How to complete this task:
Within the data below, copy each line where the string "knee" is found.

━━━━━ Material for this exercise ━━━━━

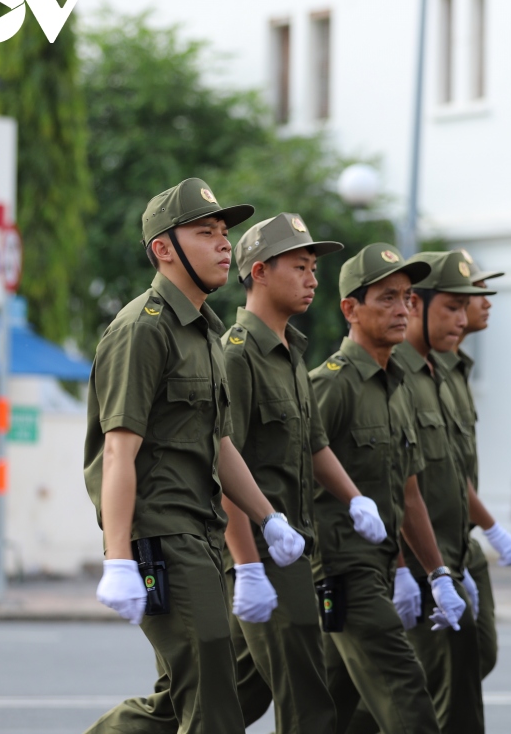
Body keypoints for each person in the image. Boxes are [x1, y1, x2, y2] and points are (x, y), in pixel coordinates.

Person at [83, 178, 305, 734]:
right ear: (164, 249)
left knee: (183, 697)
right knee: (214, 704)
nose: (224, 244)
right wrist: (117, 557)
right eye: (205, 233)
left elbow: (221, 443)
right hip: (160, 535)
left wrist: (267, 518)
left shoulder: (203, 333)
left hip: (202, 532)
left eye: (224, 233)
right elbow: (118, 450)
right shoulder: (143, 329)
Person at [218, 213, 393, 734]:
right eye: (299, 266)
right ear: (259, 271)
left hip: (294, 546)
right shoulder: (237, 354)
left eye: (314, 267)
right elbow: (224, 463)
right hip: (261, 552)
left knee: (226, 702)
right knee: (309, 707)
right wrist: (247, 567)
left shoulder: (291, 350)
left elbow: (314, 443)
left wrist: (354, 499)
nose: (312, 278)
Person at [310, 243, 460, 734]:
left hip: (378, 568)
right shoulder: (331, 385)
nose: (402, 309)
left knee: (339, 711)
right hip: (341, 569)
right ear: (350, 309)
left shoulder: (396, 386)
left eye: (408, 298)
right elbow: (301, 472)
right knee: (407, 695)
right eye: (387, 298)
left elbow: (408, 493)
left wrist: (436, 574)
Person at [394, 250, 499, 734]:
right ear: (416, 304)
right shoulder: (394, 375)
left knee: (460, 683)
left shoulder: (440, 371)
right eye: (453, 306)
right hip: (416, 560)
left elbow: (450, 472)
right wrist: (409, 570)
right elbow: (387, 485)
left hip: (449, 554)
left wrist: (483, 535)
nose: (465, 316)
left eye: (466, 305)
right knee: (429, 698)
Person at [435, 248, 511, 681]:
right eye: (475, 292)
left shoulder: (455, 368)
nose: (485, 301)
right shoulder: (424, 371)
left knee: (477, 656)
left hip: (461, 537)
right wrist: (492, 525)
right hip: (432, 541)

━━━━━

Output below:
left knee: (183, 697)
right knee: (214, 704)
left knee: (226, 702)
right knee: (309, 707)
left knee: (339, 711)
right knee: (407, 695)
left knee: (460, 683)
right knee: (429, 698)
left knee: (477, 656)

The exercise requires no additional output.